1. Field of the Invention
The present invention is custom operations for use in processor systems which perform functions including multimedia functions, such as, for example, a system with an ability to handle high-quality video and audio and for performing specialized, high-function operations.
2. Description of the Related Art
A system may include a general-purpose CPU and additional units to serve as a multi-function PC enhancement vehicle. Typically, a PC must deal with multi-standard video and audio streams, and users desire both decompression and compression, if possible. While the CPU chips used in PCS are becoming capable of low-resolution real-time video decompression, high-quality video decompression and compression are still not possible. Further, users demand that their systems provide live video and audio without sacrificing responsiveness of the system.
For both general-purpose and embedded microprocessor-based applications, programming in a high-level language is desirable. To effectively support optimizing compilers and a simple programming model, certain microprocessor architecture features are needed, such as a large, linear address space, general-purpose registers, and register-to-register operations that directly support manipulation of linear address pointers. A recently common choice in microprocessor architectures is 32-bit linear addresses, 32-bit registers, and 32-bit integer operations although 64 and 128 bit systems are currently in development.
For data manipulation in many algorithms, however, data operations using the entire number of bits (i.e., 32 bits for a 32-bit system) are wasteful of expensive silicon resources. Important multimedia applications, such as decompression of MPEG video streams, spend significant amounts of execution time dealing with eight-bit data items. Using 32-, 64-, 128-, . . . , bit operations to manipulate small data items makes inefficient use of 32-, 64-, 128-, . . . , bit execution hardware in the implementation. Therefore, custom operations may operate on data items simultaneously and thus, improve performance by a significant factor with only a tiny increase in implementation costs.

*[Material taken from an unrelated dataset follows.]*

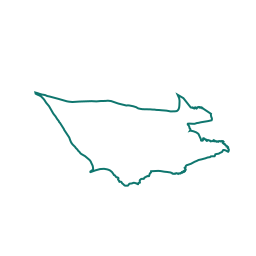 outline of Pakkading, Bolikhamxai, Laos, rotated 123°
{"feature_id": "54806243B78730192124512", "entity_name": "Pakkading", "entity_type": "district", "adm_level": 2, "iso_a3": "LAO", "parent_name": "Laos", "parent_adm1": "Bolikhamxai", "projection": "equal_earth", "projection_center": [104.112, 18.224], "detail": "fine", "context": "isolated", "style": "outline", "palette": "teal", "viewbox_px": 256, "rotation_deg": 123, "n_neighbors": 0, "source": "geoboundaries", "source_scale": "gbopen_adm2", "svg_char_len": 5339}
<svg xmlns="http://www.w3.org/2000/svg" viewBox="0 0 256 256"><g transform="rotate(123 128 128)"><path d="M70.9,66.1L70.8,75.8L71.1,76.4L70.9,76.7L70.6,76.8L70.6,77.0L70.6,77.3L70.8,77.4L70.8,77.5L71.1,77.7L71.1,77.8L71.0,78.1L71.8,78.6L71.8,78.8L71.6,79.0L71.8,79.2L71.9,79.5L71.6,79.7L71.8,80.1L72.2,80.2L72.4,80.7L72.9,80.8L73.2,81.3L73.3,81.3L73.4,81.1L73.7,81.1L73.5,81.5L73.9,81.2L74.1,81.4L74.4,81.4L74.5,81.8L74.3,82.2L74.2,82.7L74.4,82.7L74.4,83.0L74.5,83.1L75.1,83.1L75.2,83.3L75.4,83.3L75.3,83.6L75.6,83.7L75.6,83.9L75.7,84.0L75.7,84.3L75.6,84.6L75.7,84.8L75.6,85.1L75.7,85.3L76.0,85.5L76.1,85.3L76.3,85.9L76.6,86.6L72.8,97.8L73.1,104.5L75.1,101.4L76.5,100.1L77.4,99.4L81.1,97.2L82.9,96.3L84.3,95.9L85.2,95.8L86.0,95.9L86.8,96.1L87.4,96.5L88.2,97.4L90.9,101.3L92.4,105.0L93.4,106.9L94.9,109.6L95.7,111.2L97.4,114.1L98.2,115.9L99.2,117.5L100.3,119.6L104.3,126.0L105.2,128.0L106.0,130.1L106.1,132.5L106.9,135.4L108.4,139.2L109.1,140.5L109.9,141.4L110.1,141.8L112.7,149.2L113.1,150.7L114.6,156.8L116.1,159.8L117.7,161.8L120.1,165.4L122.9,169.0L124.0,170.9L125.4,173.3L132.1,182.9L136.5,188.8L138.1,191.9L138.9,193.8L141.5,202.3L144.3,210.9L145.2,213.2L145.5,215.3L146.0,216.6L146.7,218.1L147.6,221.0L147.9,222.4L148.7,225.0L149.4,224.3L149.5,224.2L149.5,223.7L149.3,222.7L149.4,222.4L149.2,221.7L149.2,221.3L149.1,221.1L149.0,220.2L148.8,218.4L148.9,217.8L149.6,214.7L150.0,213.5L151.4,210.4L152.7,206.1L156.5,198.7L157.0,197.4L157.7,195.2L159.1,192.2L159.5,191.0L159.8,190.0L160.4,189.2L160.8,187.7L163.9,181.0L164.3,180.6L167.8,172.5L168.2,171.8L169.6,170.0L170.9,168.1L171.1,167.5L171.4,167.2L172.0,165.4L172.7,162.0L173.2,160.9L173.6,158.8L174.2,157.5L174.5,155.7L175.1,154.1L175.2,153.5L175.2,152.5L175.0,148.7L175.7,143.2L175.9,142.3L176.3,141.3L176.8,140.4L177.2,139.9L178.4,137.9L179.0,137.0L179.8,136.2L181.0,135.2L181.8,134.7L182.8,134.3L183.0,134.9L183.1,135.1L183.4,135.3L184.3,135.5L184.8,135.8L185.1,135.8L185.4,135.6L185.4,135.4L181.2,132.2L177.7,129.1L175.3,125.9L174.1,123.1L173.6,121.4L173.4,119.7L173.7,117.3L174.3,115.9L174.4,115.5L175.1,114.2L174.9,113.6L174.9,113.2L175.6,111.1L175.5,110.5L175.2,110.1L175.2,109.7L175.1,109.3L175.1,109.0L175.6,108.5L176.0,108.5L176.6,108.3L176.7,108.0L176.9,107.5L177.1,107.1L177.1,106.6L177.2,106.4L177.5,106.4L177.8,106.0L177.8,105.8L177.4,105.5L176.9,104.6L177.0,103.8L177.5,103.0L177.6,102.6L177.7,101.3L178.0,100.0L178.0,99.4L177.9,99.0L176.7,97.1L176.3,96.7L175.8,96.6L174.9,96.6L173.9,96.4L172.5,94.7L171.8,94.1L171.1,93.7L170.6,92.9L170.3,92.4L170.2,91.6L169.8,90.7L169.9,89.5L169.6,89.0L168.9,89.3L168.5,89.3L168.3,89.2L168.1,88.9L167.6,88.5L167.3,88.3L166.8,88.8L165.5,89.6L165.0,89.6L163.6,89.2L162.9,88.5L162.5,87.6L162.0,87.1L161.8,87.0L161.3,87.2L160.4,87.1L159.9,86.6L158.8,86.2L157.5,85.3L157.5,84.9L156.9,84.2L155.7,84.5L155.3,84.6L154.7,84.8L154.1,84.9L153.2,84.6L152.6,84.6L151.7,85.1L147.5,79.3L146.3,77.1L144.9,73.8L143.5,71.1L142.7,69.3L142.3,68.6L142.2,68.0L141.8,66.8L142.0,66.3L141.9,65.9L142.0,65.8L141.9,65.3L141.7,65.2L141.4,64.5L140.9,64.1L140.9,63.7L140.6,63.4L140.4,63.4L140.4,63.5L140.2,63.4L139.7,63.0L139.4,62.6L139.3,62.3L139.4,62.0L139.2,61.7L139.2,60.9L138.9,60.8L138.3,60.6L138.2,60.1L137.9,59.5L137.8,59.4L137.5,59.2L137.1,59.4L136.4,58.6L136.2,58.8L135.9,58.7L135.7,58.8L135.4,58.2L135.4,57.9L135.1,57.8L135.1,58.0L134.9,58.0L134.7,57.6L134.6,57.4L134.4,57.1L133.5,57.0L133.2,56.7L132.6,57.0L132.7,57.3L131.9,56.9L131.6,57.3L131.3,57.2L130.9,58.2L130.7,58.6L130.3,58.3L130.0,58.2L129.8,58.5L129.6,58.4L129.5,58.5L128.5,58.8L127.7,58.7L127.2,58.5L126.4,57.8L123.7,55.7L120.0,53.7L118.0,52.3L116.4,51.4L114.2,49.2L112.5,47.7L111.3,46.6L109.4,45.2L107.8,43.4L107.3,43.2L106.6,43.0L105.4,41.3L104.8,40.3L104.5,40.0L103.7,40.1L102.5,40.4L101.4,39.4L101.0,38.9L100.1,37.9L99.1,37.5L97.2,36.3L96.8,36.1L95.9,36.1L94.9,36.2L94.6,36.1L94.2,35.6L93.8,34.6L93.6,33.7L93.4,31.1L92.9,31.0L92.5,31.4L91.9,31.3L91.2,31.7L91.0,32.2L90.6,32.6L90.6,33.0L90.5,33.4L90.3,33.6L90.0,33.6L89.8,33.6L89.8,33.9L89.5,34.0L89.5,34.6L89.8,35.2L89.6,35.3L89.3,35.2L89.2,35.6L89.4,36.8L89.1,37.4L89.1,37.7L89.0,37.8L88.9,37.8L88.8,38.1L89.0,38.4L89.1,38.9L89.0,39.0L88.8,39.0L88.9,39.6L89.0,39.7L89.0,39.9L88.9,40.3L88.6,40.3L88.3,40.6L88.0,40.6L87.6,40.5L87.6,41.0L87.3,41.3L87.4,41.5L87.7,41.5L88.2,41.8L88.2,42.0L88.1,42.4L88.1,42.7L88.5,43.1L88.9,43.2L89.1,44.1L89.5,44.6L90.2,44.7L90.2,45.2L90.6,45.3L90.8,45.6L90.8,46.3L91.1,46.4L91.2,46.2L91.3,46.3L91.3,47.2L91.4,47.8L91.4,48.1L91.6,48.1L91.5,48.5L92.2,48.6L92.3,48.7L92.3,49.1L91.9,49.4L91.8,49.6L92.1,49.7L92.3,49.5L92.6,49.6L93.4,50.5L93.8,51.2L94.2,51.4L94.2,51.8L93.9,52.1L94.1,52.6L94.1,53.0L94.4,53.6L94.5,54.3L95.1,54.6L95.8,54.7L95.9,54.8L95.9,55.2L95.8,55.6L95.4,55.5L95.1,55.6L95.1,55.9L95.3,56.1L95.4,57.0L95.4,57.6L95.3,58.0L95.3,58.7L95.4,59.0L95.8,59.3L96.3,59.1L96.4,58.9L96.4,58.6L96.6,58.4L96.8,58.4L97.1,58.6L97.6,58.8L97.9,58.6L98.2,58.8L98.7,59.7L98.6,60.0L97.7,60.8L97.3,61.3L96.7,62.4L95.0,65.0L94.6,65.8L94.5,66.8L94.5,68.5L95.1,71.3L96.0,73.7L96.0,74.1L96.5,74.5L95.8,74.5L95.2,74.8L94.9,75.3L94.7,75.7L94.8,76.0L94.2,76.7L93.4,77.5L92.9,78.4L92.6,79.7L92.1,80.1L91.8,80.1L91.0,79.1L88.8,75.3L88.2,74.4L86.3,72.9L85.4,71.8L83.5,70.0L78.5,64.5L76.0,62.1L75.1,62.3L74.6,62.6L74.0,63.2L73.5,64.0L72.2,65.4L71.5,65.9L70.9,66.1Z" fill="none" stroke="#0f766e" stroke-width="2"/></g></svg>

Although a similar performance increase through other means may be achieved, e.g., executing a higher number of traditional microprocessor instructions per cycle--these other means are generally prohibitively expensive for low-cost target applications. Additionally, use of m-bit operations, for example 32-bit operations, to manipulate small data items of n-bits where n&lt;m is an inefficient use of m-bit execution hardware in the implementation.